At the end of the production, Mairead and Padraic begin to sing ‘The Dying Rebel’. Padriac, forgetting the third line of the song, looks to Mairead for guidance – “something about brave men perishing?”. This line seems so incredibly fitting here. When Mairead shoots him, he becomes yet another brave Irish man to have perished during The Troubles. Whether a good or a bad man here is besides the point – he was a man, and a brave one at that, willing to do whatever he truly believed was necessary in order to free his country. And once again, Mairead finds these words to have come true for her, with an added poignancy – ““I stood alone where brave men perished. Those men have gone, their God to meet”.
What’s notable about this play is that Mad Padraic isn’t a character that can be easily labelled as a protagonist or an antagonist. In fact, he cannot even be readily labelled as a flawed protagonist, or an heroic antagonist, either. Writer McDonagh interestingly chooses to introduce the audience to two other characters first, and in doing so, the fearsome reputation of Padraic precedes him – it is the discussion of other character’s that influence the minds of the audience, that manipulate our expectations, and thus far, appear to be setting him up as an antagonistic character. Indeed, this is cemented by the fact that the first time we do see him, he is torturing a man.
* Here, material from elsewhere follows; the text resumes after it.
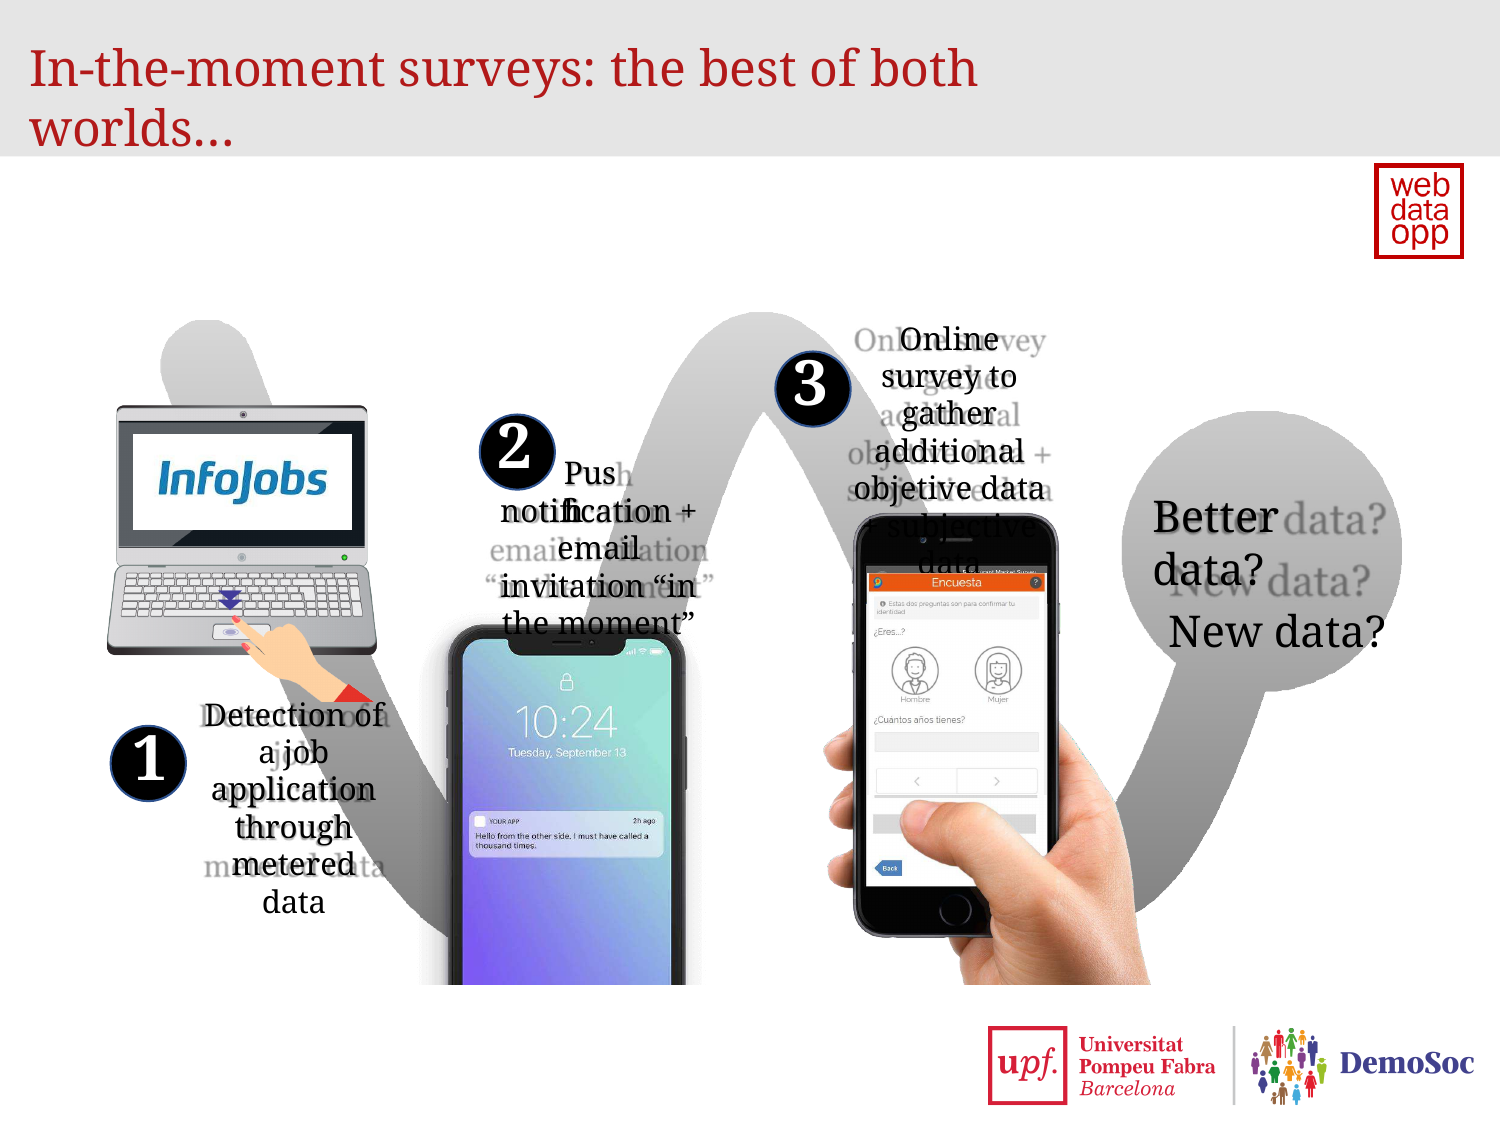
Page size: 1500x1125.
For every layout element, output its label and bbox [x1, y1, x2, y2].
However, very quickly, Turner’s masterful characterisation and rough, very rough, charm, draws us in and, whether we want to be or not, we find ourselves strangely endeared to this man and, occasionally, even pity him. There’s no doubting that this is a very troubled, very disturbed soul, with a somewhat distorted outlook on the world – and the audience acknowledges this, if not understands it – and yet… there are moments, however fleeting, of desperate, pitiful humanity. We connect with him as a result of his profound connection with Wee Thomas. When he is not torturing others, shooting imposter cats or bombing chip shops, we glimpse the humane skeleton of an inhumane man, a glimmer of morality, however, brief, in this immoral being.
Although this play is set during The Troubles in Ireland, and therefore is specific, its themes are no longer limited to those circumstances, to those contexts. The actions of paramilitary organisations and terrorist groups are so widespread, so common, today, that the play has gained a newfound significance. A significance that resonates perhaps with more audience members, including younger generations, than ever before, given that all are similarly affected by terrorism today. The production therefore has a profound meaning for us today, its ability to shock, its brutality, profound.
McDonagh’s play is very bold, very brave, in what it sets out to accomplish, and Grandage’s production deals with the text unflinchingly, not shying away from any of the finer, and more graphic, details. McDonagh, so skilfully, was able to find, and to write about, such humour, in such terrible, such dark, circumstances. Although on the surface, the play may not sound like it will be a laugh a minute, it is. A laugh every few seconds, in fact. In trying to make sense of something so senseless, McDonagh is able to extract humour, and the production skilfully maintains this darkly comic element.
In the final scene of the production, a black cat appears at the window of the cottage. Wee Thomas. “All this terror has been for absolutely nothing”. “Four dad fellas, two dead cats”, such bloodshed, was for nothing. Despite the foregone humour, there is a bitter poignancy to the final scene, and therefore to this production as a whole, in which humour is employed to mask, to shield, the savage reality of modern terrorism, which explodes onto the stage with such shocking realism at the play’s powerful close.